(Quoted passage)

A Counter-example to an integer analog to Caratheodory's Theorem

The construction

This tutorial describes the construction of a specific rational cone in six dimensions which is due to:

  • Bruns, Winfried; Gubeladze, Joseph; Henk, Martin; Martin, Alexander; Weismantel, Robert: A counterexample to an integer analogue of Carathéodory's theorem. J. Reine Angew. Math. 510 (1999), 179-185.

The rows of this matrix describe a cone C:

polytope > $M = new Matrix<Rational>([[0,1,0,0,0,0],
polytope (2)> [0,0,1,0,0,0],
polytope (3)> [0,0,0,1,0,0],
polytope (4)> [0,0,0,0,1,0],
polytope (5)> [0,0,0,0,0,1],
polytope (6)> [1,0,2,1,1,2],
polytope (7)> [1,2,0,2,1,1],
polytope (8)> [1,1,2,0,2,1],
polytope (9)> [1,1,1,2,0,2],
polytope (10)> [1,2,1,1,2,0]]);
polytope > $C=new Polytope<Rational>(POINTS=>$M);

From

polytope > print $C->HILBERT_BASIS;
0 0 0 0 0 1
0 0 0 0 1 0
0 0 0 1 0 0
0 0 1 0 0 0
1 0 2 1 1 2
0 1 0 0 0 0
1 1 1 2 0 2
1 1 2 0 2 1
1 2 0 2 1 1
1 2 1 1 2 0

one can see that the given generators of C form a Hilbert basis. Now we consider one particular point x. The output of the second command (all coefficients positive) shows that x is contained in the interior of C.

polytope > $x=new Vector<Rational>([9,13,13,13,13,13]);
polytope > print $C->FACETS * $x;
8 15 19/2 19/2 17 13 17 13 9 13 13 17 8 19/2 13 17 15 19/2 15 15 19/2 17 11 15 8 8 8

The following loop iterates over all invertible 6×6 submatrices of M and computes the unique representation of x as a linear combination of the rows of the submatrix. The output (suppressed as it is too long) shows that each such linear combination requires at least one negative or one non-integral coefficient.

> foreach (all_subsets_of_k(6,0..9)) {
>   $B = $M->minor($_,All);
>   if (det($B)) {
>     print lin_solve(transpose($B),$x), "\n";
>   }
> }

This means that x cannot be represented as a non-negative linear combination of any six of the given generators of C.

Analyzing the combinatorics

The following is taken from

  • Michael Joswig, Benjamin Müller, and Andreas Paffenholz: polymake and lattice polytopes. In Christian Krattenthaler, Volker Strehl and Manuel Kauers (eds.), Proceedings of the 21th International Conference on Formal Power Series and Algebraic Combinatoric, Hagenberg, Austria, 2009, pp. 493-504.

(Data for analysis)
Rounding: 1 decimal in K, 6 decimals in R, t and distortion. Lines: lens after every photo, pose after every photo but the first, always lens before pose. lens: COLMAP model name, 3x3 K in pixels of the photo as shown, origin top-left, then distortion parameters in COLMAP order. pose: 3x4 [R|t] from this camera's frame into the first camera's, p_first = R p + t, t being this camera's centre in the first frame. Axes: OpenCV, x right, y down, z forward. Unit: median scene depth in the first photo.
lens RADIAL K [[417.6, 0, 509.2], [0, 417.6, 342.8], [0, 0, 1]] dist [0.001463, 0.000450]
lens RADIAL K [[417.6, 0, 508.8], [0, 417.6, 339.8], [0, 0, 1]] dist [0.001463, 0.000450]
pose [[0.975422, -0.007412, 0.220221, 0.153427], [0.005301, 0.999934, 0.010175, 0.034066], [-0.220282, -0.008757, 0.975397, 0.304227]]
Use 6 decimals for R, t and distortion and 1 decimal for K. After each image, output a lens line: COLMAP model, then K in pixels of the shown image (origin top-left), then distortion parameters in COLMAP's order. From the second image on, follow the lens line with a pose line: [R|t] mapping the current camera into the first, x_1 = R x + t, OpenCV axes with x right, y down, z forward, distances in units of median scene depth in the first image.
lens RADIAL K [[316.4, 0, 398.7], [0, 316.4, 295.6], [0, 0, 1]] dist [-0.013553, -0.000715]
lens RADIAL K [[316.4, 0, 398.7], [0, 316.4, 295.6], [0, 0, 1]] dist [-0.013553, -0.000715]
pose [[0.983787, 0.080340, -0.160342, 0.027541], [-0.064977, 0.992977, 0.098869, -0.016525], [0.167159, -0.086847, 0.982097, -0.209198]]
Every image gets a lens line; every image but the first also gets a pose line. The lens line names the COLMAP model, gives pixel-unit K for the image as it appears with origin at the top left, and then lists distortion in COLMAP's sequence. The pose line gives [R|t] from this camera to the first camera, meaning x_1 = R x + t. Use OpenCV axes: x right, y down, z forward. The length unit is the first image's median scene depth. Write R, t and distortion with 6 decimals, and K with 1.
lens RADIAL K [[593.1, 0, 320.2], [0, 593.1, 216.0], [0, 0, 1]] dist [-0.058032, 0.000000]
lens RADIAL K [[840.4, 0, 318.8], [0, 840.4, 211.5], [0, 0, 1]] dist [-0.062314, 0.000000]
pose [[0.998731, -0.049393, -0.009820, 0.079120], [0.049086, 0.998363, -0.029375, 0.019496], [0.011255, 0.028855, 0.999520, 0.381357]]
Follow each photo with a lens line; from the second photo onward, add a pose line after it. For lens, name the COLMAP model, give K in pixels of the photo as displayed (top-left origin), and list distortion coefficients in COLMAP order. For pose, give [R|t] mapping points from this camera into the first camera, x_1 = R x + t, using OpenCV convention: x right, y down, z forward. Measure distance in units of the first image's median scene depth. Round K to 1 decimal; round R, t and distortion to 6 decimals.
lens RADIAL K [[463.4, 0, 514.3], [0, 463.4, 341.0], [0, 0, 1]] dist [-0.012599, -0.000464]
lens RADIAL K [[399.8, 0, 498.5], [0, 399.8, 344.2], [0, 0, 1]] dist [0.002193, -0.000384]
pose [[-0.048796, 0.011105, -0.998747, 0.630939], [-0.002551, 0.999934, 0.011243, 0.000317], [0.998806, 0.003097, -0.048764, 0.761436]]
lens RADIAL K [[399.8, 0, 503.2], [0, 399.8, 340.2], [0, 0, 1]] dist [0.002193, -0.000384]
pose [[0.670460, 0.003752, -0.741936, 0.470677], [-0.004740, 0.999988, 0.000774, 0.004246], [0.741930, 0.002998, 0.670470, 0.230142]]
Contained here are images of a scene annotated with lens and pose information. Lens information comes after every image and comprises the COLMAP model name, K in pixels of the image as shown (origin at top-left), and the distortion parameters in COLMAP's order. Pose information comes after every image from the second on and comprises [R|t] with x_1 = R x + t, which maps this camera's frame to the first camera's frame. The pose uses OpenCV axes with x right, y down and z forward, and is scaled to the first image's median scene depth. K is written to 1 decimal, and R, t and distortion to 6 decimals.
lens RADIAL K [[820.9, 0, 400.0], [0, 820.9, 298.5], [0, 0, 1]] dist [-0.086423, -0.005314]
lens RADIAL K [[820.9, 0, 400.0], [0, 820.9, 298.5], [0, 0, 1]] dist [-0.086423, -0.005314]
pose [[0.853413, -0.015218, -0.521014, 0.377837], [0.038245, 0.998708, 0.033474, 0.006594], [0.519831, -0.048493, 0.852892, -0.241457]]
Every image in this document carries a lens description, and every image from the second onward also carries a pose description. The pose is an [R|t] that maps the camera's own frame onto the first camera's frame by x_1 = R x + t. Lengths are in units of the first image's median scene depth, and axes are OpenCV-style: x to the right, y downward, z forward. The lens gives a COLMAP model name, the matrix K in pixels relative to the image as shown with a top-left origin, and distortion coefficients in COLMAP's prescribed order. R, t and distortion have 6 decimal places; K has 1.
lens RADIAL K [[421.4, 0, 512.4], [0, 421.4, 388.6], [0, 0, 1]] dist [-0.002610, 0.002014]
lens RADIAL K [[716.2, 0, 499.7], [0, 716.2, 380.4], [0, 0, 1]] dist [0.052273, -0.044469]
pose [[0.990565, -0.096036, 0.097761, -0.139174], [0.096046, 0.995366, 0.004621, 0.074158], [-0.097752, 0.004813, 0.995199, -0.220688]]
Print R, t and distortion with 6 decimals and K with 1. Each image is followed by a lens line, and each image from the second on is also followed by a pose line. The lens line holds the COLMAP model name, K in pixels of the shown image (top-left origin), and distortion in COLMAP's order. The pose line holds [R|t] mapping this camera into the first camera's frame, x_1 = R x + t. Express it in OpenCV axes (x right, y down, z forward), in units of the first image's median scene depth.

(Exercise aim) Proceed with the tutorial on the counterexample to the integer analog of Carathéodory's theorem, continuing from its last sentence.

(Answer section)
polytope > print $C->N_VERTICES, " ", $C->DIM;
polytope > print rows_labeled($C->VERTICES_IN_FACETS);

There are two disjoint facets covering all the vertices. Beware the numbering of facets depends on the convex hull algorithm employed.

polytope > print $C->VERTICES_IN_FACETS->[8];
polytope > print $C->VERTICES_IN_FACETS->[22];
polytope > print rows_labeled($M);

Here is another polytope which is somewhat similar but not quite the same.

polytope > $cross5=cross(5);
polytope > print isomorphic($C,$cross5);
polytope > print isomorphic($C->GRAPH->ADJACENCY,$cross5->GRAPH->ADJACENCY);
polytope > print $cross5->F_VECTOR - $C->F_VECTOR;

Look at two facets of the five-dimensional cross polytope and their positions in the dual graph.

polytope > print $cross5->VERTICES_IN_FACETS->[12];
polytope > print $cross5->VERTICES_IN_FACETS->[13];
polytope > print rows_labeled($cross5->DUAL_GRAPH->ADJACENCY);

Now we construct a new graph by manipulating the dual graph of the cross polytope by contracting a perfect matching.

polytope > $g=new props::Graph($cross5->DUAL_GRAPH->ADJACENCY);
polytope > $g->contract_edge(12,13);
polytope > $g->contract_edge(24,26);
polytope > $g->contract_edge(17,21);
polytope > $g->contract_edge(3,11);
polytope > $g->contract_edge(6,22);
polytope > $g->squeeze;

The last command renumbers the nodes sequentially, starting from 0. This is necessary to render the graph a valid object.

polytope > print isomorphic($C->DUAL_GRAPH->ADJACENCY,$g);

This finally reveals the combinatorial structure: The cone C is a cone over a 5-polytope which can be obtained from the 5-dimensional cross polytope by ``straightening'' five pairs of adjacent (simplex) facets into bipyramids over 3-simplices.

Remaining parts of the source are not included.